1

I am trying to load data from a csv into a parquet file using pyarrow. I am using the convert options to set the data types to their proper type and then using the timestamp_parsers option to dictate how the timestamp data should be interpreted: please see my "csv" below:

time,data
01-11-19 10:11:56.132,xxx

Please see my code sample below.

import pyarrow as pa
from pyarrow import csv
from pyarrow import parquet


convert_dict = {
    'time': pa.timestamp('us', None),
    'data': pa.string()
}

convert_options = csv.ConvertOptions(
    column_types=convert_dict
    , strings_can_be_null=True
    , quoted_strings_can_be_null=True
    , timestamp_parsers=['%d-%m-%y %H:%M:%S.%f']
)

table = csv.read_csv('test.csv', convert_options=convert_options)
print(table)
parquet.write_table(table, 'test.parquet')

Basically, pyarrow doesn't like some strptime values. Specifically in this case, it does not like "%f" which is for fractional seconds (https://www.geeksforgeeks.org/python-datetime-strptime-function/). Any help to get pyarrow to do what I need would be appreciated.

Just to be clear, I can get the code to run if I edit the data to not have fractional seconds and then remove the "%f" from the timestamp_parsers option. However I need to maintain the integrity of the data so this is not an option. To me it seems like a bug in pyarrow or I'm an idiot and missing something obvious. Open to both options just want to know which it is.

2 Answers2

2

%f is not supported in pyarrow and most likely won't be as it's a Python specific flag. See discussion here: https://issues.apache.org/jira/browse/ARROW-15883 . PRs are of course always welcome!

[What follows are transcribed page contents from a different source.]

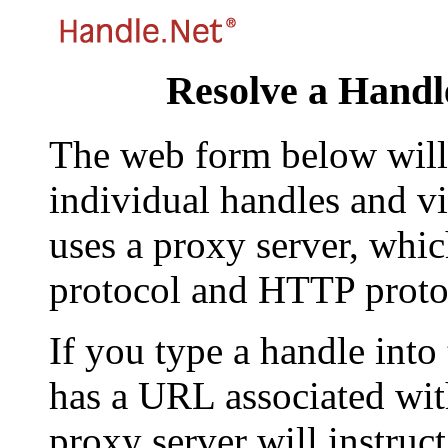
Resolve a Handl
The web form below will 
individual handles and vi
uses a proxy server, whi
protocol and HTTP proto
If you type a handle into
has a URL associated with 
proxy server will instruc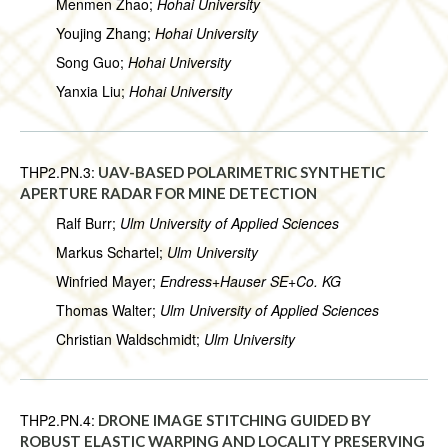
Menmen Zhao;
Hohai University
Youjing Zhang;
Hohai University
Song Guo;
Hohai University
Yanxia Liu;
Hohai University
THP2.PN.3:
UAV-BASED POLARIMETRIC SYNTHETIC
APERTURE RADAR FOR MINE DETECTION
Ralf Burr;
Ulm University of Applied Sciences
Markus Schartel;
Ulm University
Winfried Mayer;
Endress+Hauser SE+Co. KG
Thomas Walter;
Ulm University of Applied Sciences
Christian Waldschmidt;
Ulm University
THP2.PN.4:
DRONE IMAGE STITCHING GUIDED BY
ROBUST ELASTIC WARPING AND LOCALITY PRESERVING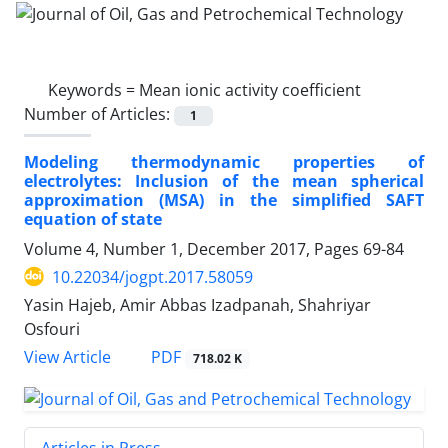
Keywords =
Mean ionic activity coefficient
Number of Articles:
1
Modeling thermodynamic properties of
electrolytes: Inclusion of the mean spherical
approximation (MSA) in the simplified SAFT
equation of state
Volume 4, Number 1, December 2017, Pages
69-84
10.22034/jogpt.2017.58059
Yasin Hajeb, Amir Abbas Izadpanah, Shahriyar
Osfouri
PDF
View Article
718.02 K
Articles in Press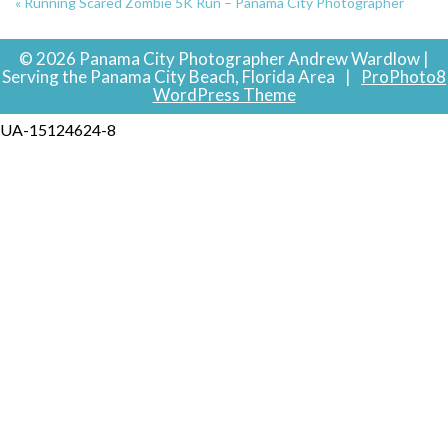
«
Running Scared Zombie 5K Run – Panama City Photographer
© 2026 Panama City Photographer Andrew Wardlow |
Serving the Panama City Beach, Florida Area
|
ProPhoto8
WordPress Theme
UA-15124624-8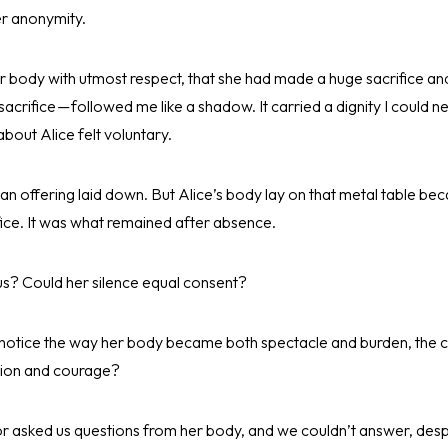
er anonymity.
r body with utmost respect, that she had made a huge sacrifice an
crifice — followed me like a shadow. It carried a dignity I could nev
bout Alice felt voluntary.
an offering laid down. But Alice’s body lay on that metal table b
ifice. It was what remained after absence.
t us? Could her silence equal consent?
 notice the way her body became both spectacle and burden, the c
tion and courage?
or asked us questions from her body, and we couldn’t answer, despi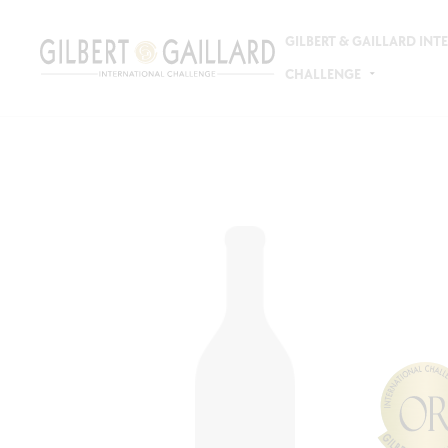
GILBERT & GAILLARD IN
CHALLENGE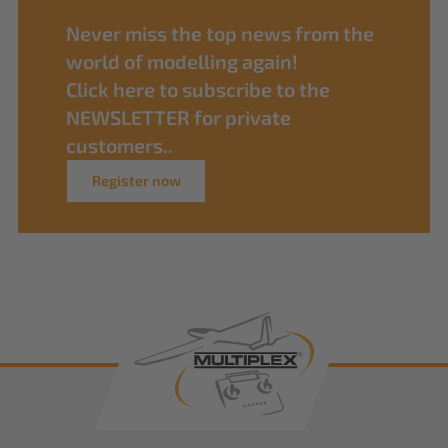
Never miss the top news from the
world of modelling again!
Click here to subscribe to the
NEWSLETTER for private
customers..
Register now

As a workaround you could first read timestamps as strings, then process them by slicing off the fractional part and add that as pa.duration to processed timestamps:

import pyarrow as pa
import pyarrow.compute as pc
ts = pa.array(["1970-01-01T00:00:59.123456789", "2000-02-29T23:23:23.999999999"], pa.string())
ts2 = pc.strptime(pc.utf8_slice_codeunits(ts, 0, 19), format="%Y-%m-%dT%H:%M:%S", unit="ns")
d = pc.utf8_slice_codeunits(ts, 20, 99).cast(pa.int64()).cast(pa.duration("ns"))
pc.add(ts2, d)
Rok
  • 406
  • 3
  • 6
0

So I have found that for timestamp data, you should just try to have the data in the default parser format (ISO8601). For example if you convert csv data into parquet using the pyarrow timestamp data type. Just have the csv data in this format:

No time zone

YYYY-MM-DDTHH:MI:SS.FF6

With time zone

YYYY-MM-DDTHH:MI:SS.FF6TZH:TZM